DIRECTIONS FOR THIS TASK —
Quote every line of the rows below word for word, leaving out the pictures.

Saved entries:
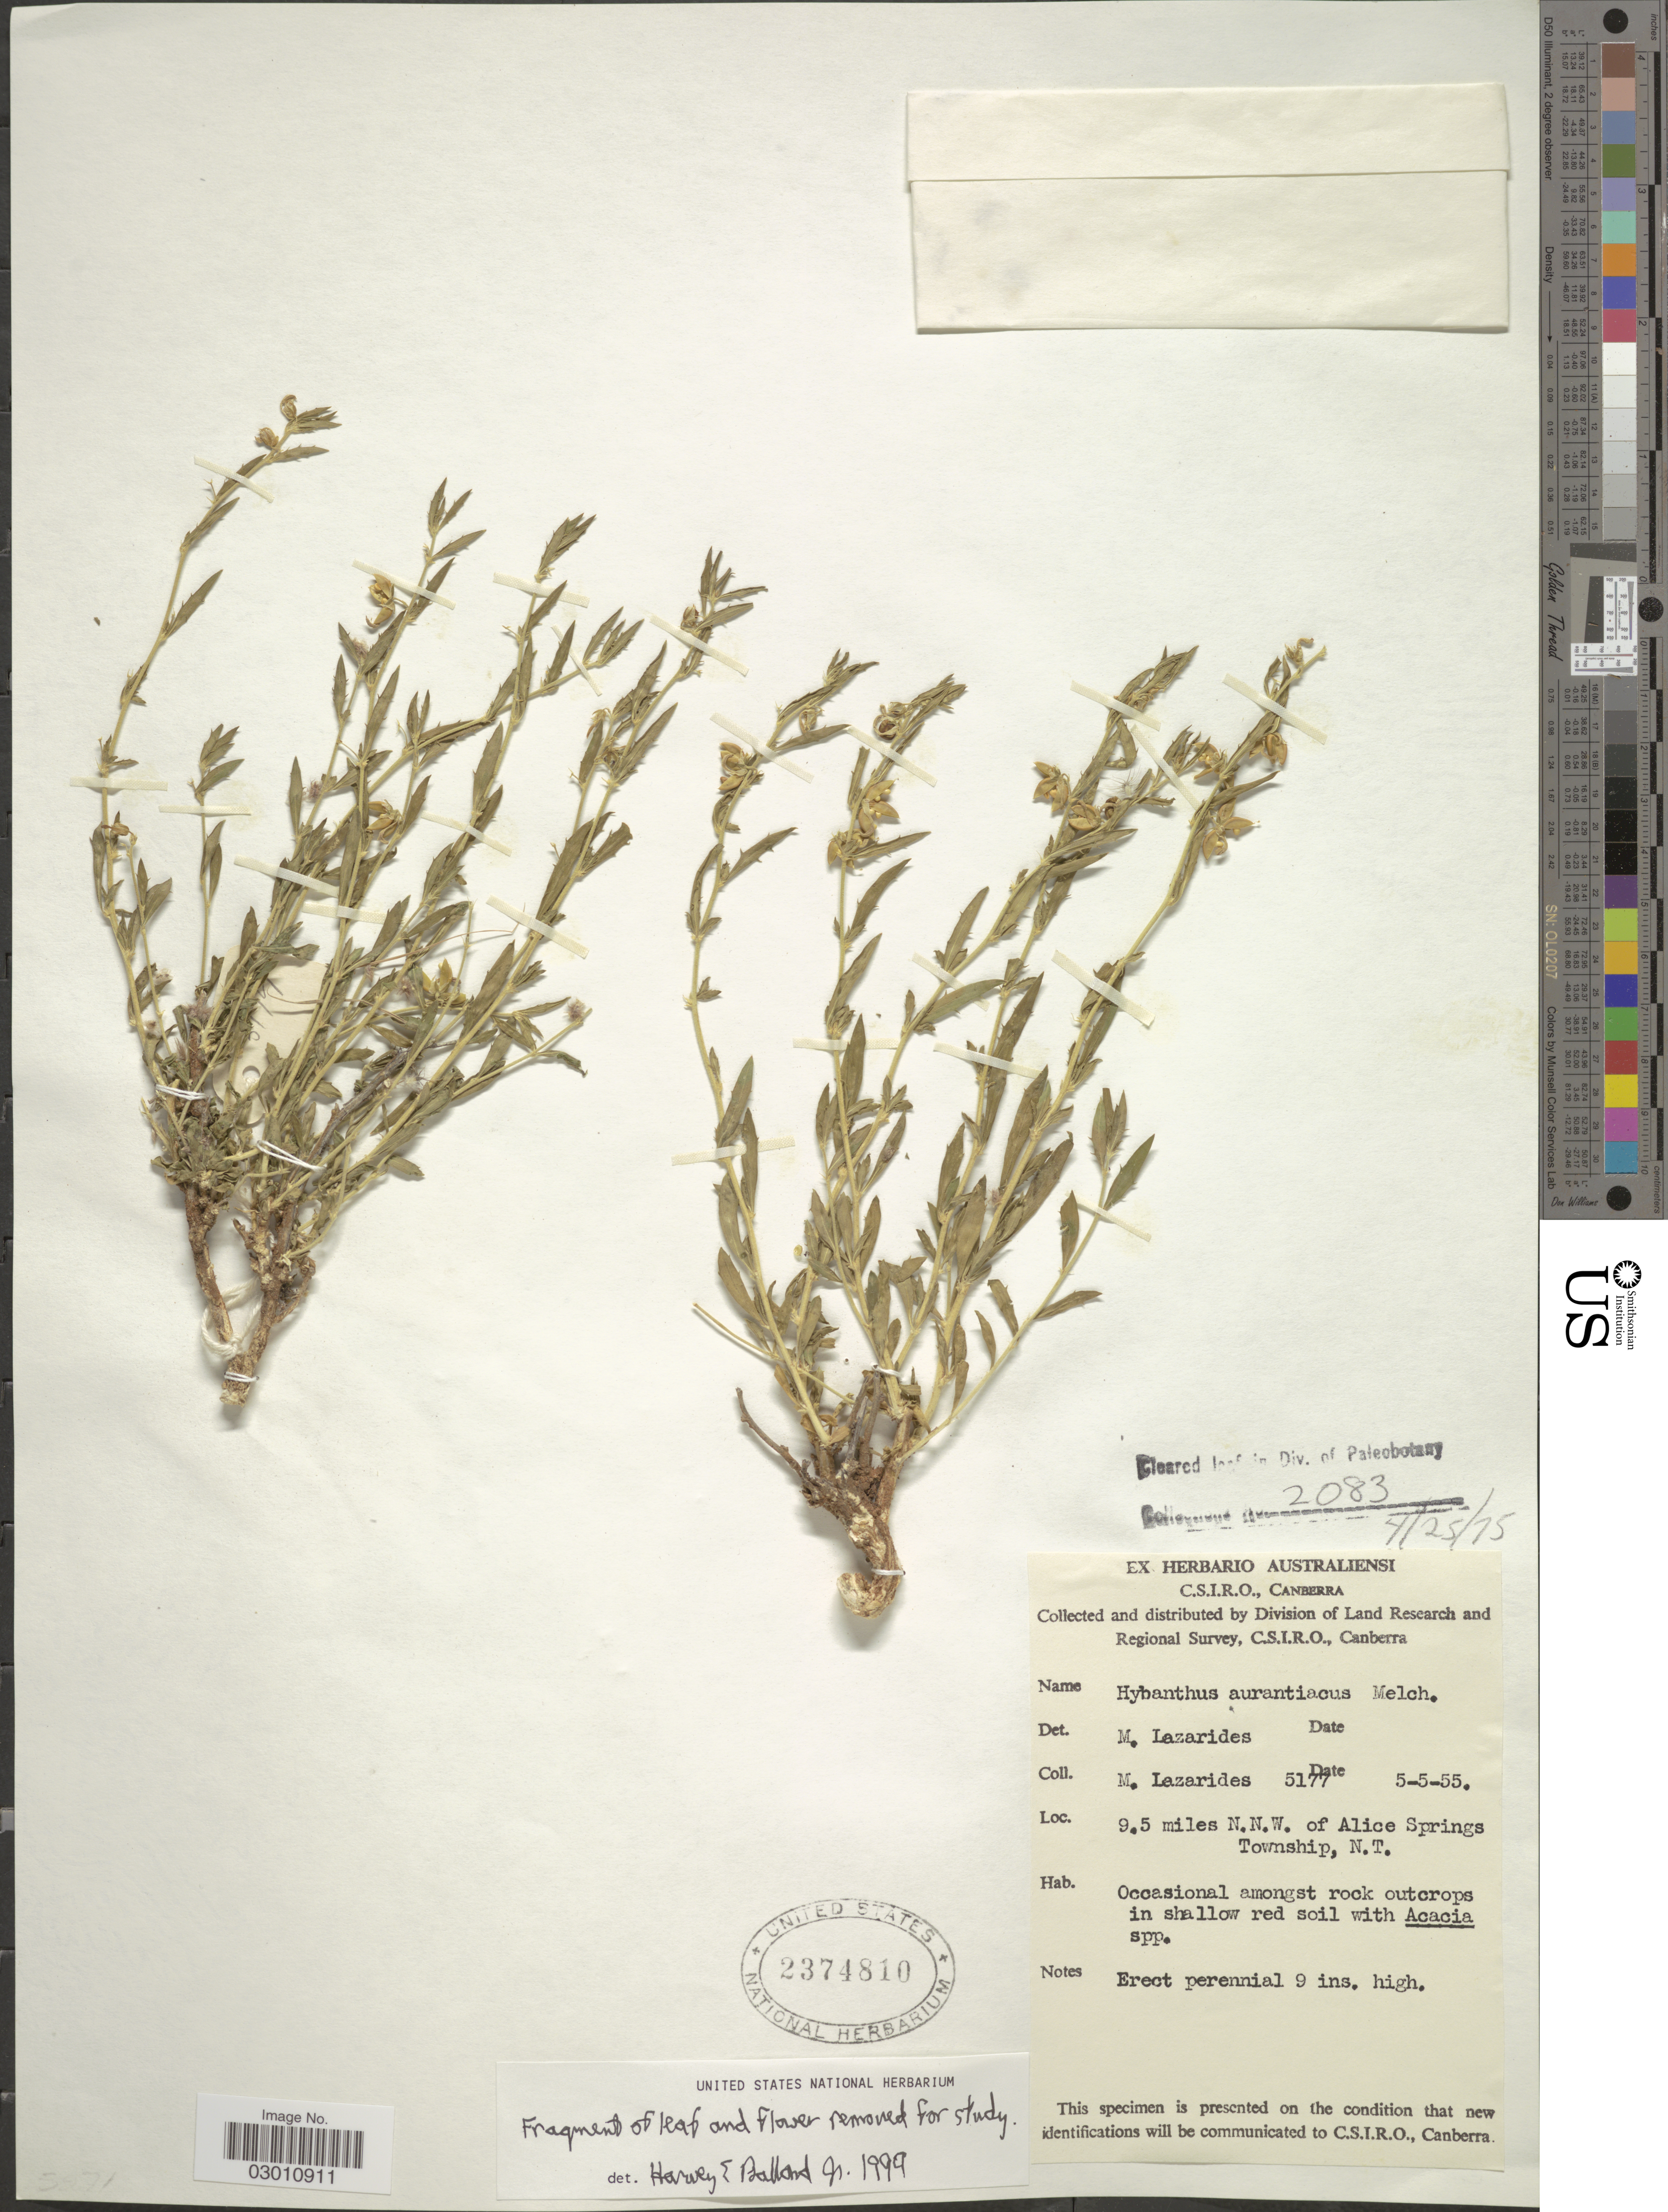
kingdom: Plantae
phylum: Tracheophyta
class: Magnoliopsida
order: Malpighiales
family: Violaceae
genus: Pigea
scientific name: Pigea aurantiaca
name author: (F. Muell. ex Benth.) P.I. Forst.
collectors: M. Lazarides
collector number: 5177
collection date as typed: Transcribed d/m/y: 5/5/55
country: Australia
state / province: Northern Territory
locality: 9.5 miles N.N.W. of Alice Springs Township.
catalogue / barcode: US 2374810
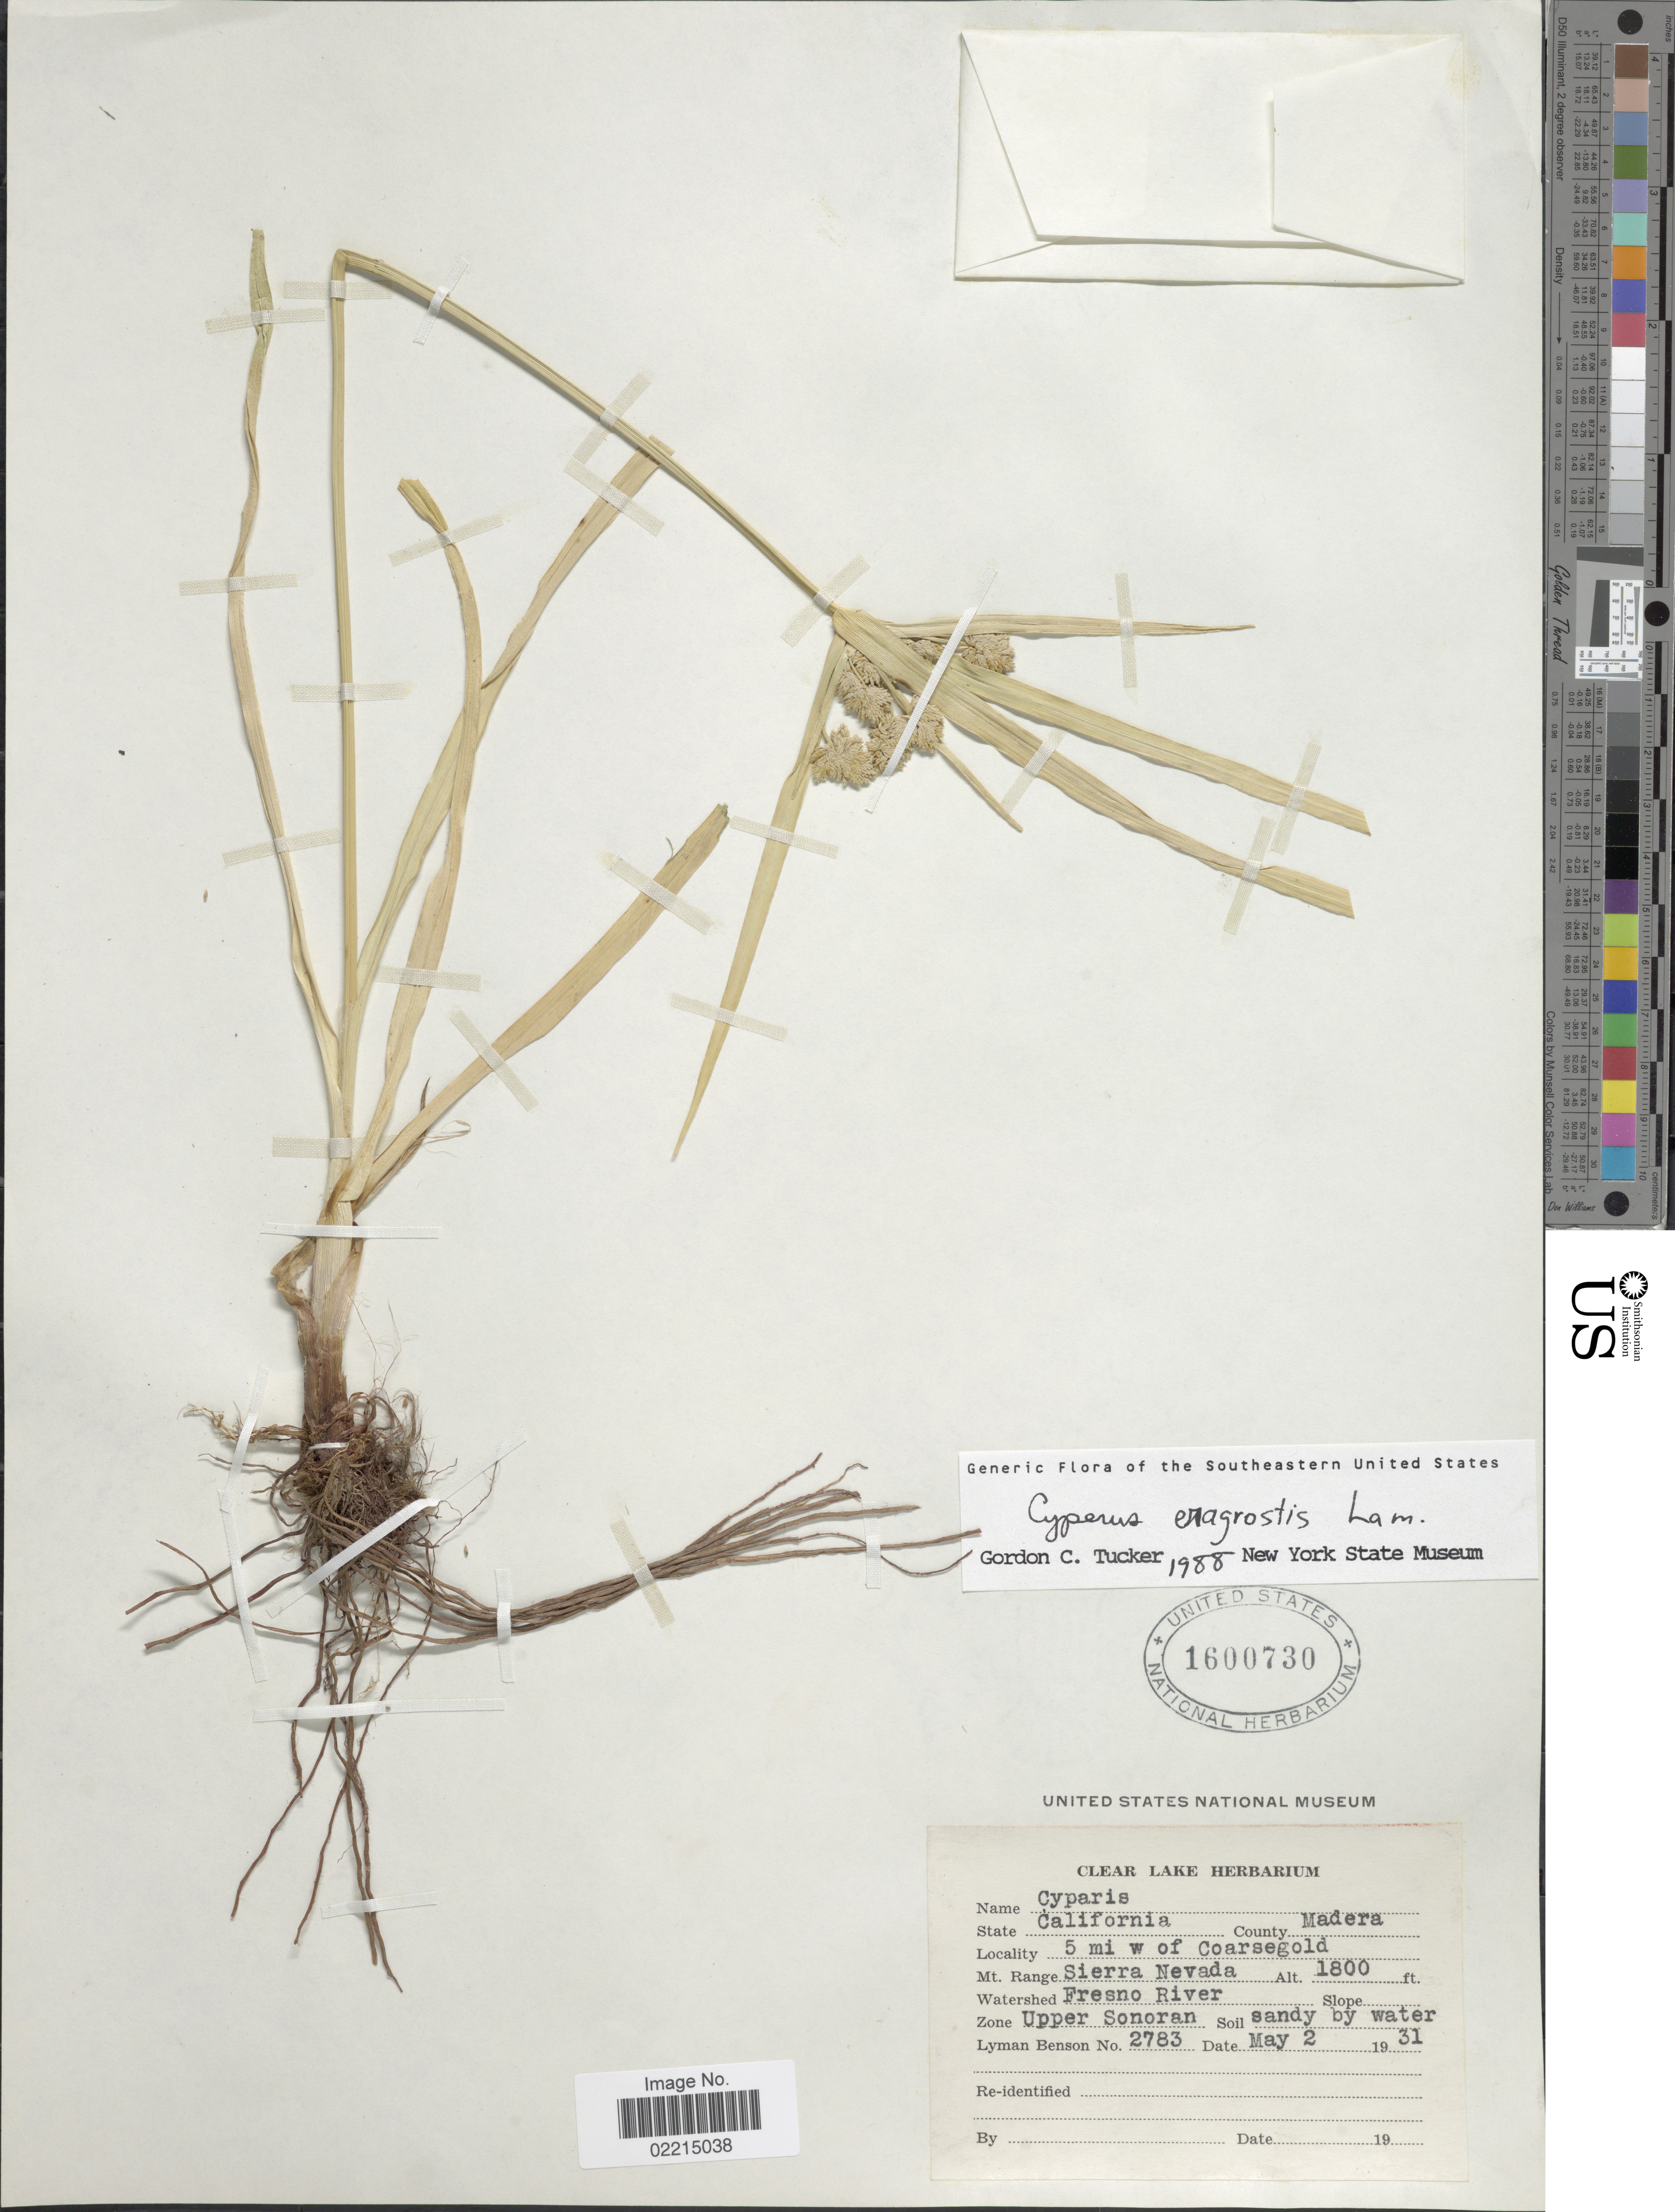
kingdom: Plantae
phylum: Tracheophyta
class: Liliopsida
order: Poales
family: Cyperaceae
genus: Cyperus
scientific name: Cyperus eragrostis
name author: Lam.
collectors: L. D. Benson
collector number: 2783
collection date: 1931-05-02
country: United States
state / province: California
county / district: Madera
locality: County Madera. Mt. Range Sierra Nevada. 5 mi w of Coarsegold. Watershed Fresno River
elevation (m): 549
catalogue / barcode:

ANSWER BELOW —
kingdom: Plantae
phylum: Tracheophyta
class: Magnoliopsida
order: Malpighiales
family: Violaceae
genus: Pigea
scientific name: Pigea aurantiaca
name author: (F. Muell. ex Benth.) P.I. Forst.
collectors: M. Lazarides
collector number: 5177
collection date as typed: Transcribed d/m/y: 5/5/55
country: Australia
state / province: Northern Territory
locality: 9.5 miles N.N.W. of Alice Springs Township.
catalogue / barcode: US 2374810
kingdom: Plantae
phylum: Tracheophyta
class: Liliopsida
order: Poales
family: Cyperaceae
genus: Cyperus
scientific name: Cyperus eragrostis
name author: Lam.
collectors: L. D. Benson
collector number: 2783
collection date: 1931-05-02
country: United States
state / province: California
county / district: Madera
locality: County Madera. Mt. Range Sierra Nevada. 5 mi w of Coarsegold. Watershed Fresno River
elevation (m): 549
catalogue / barcode:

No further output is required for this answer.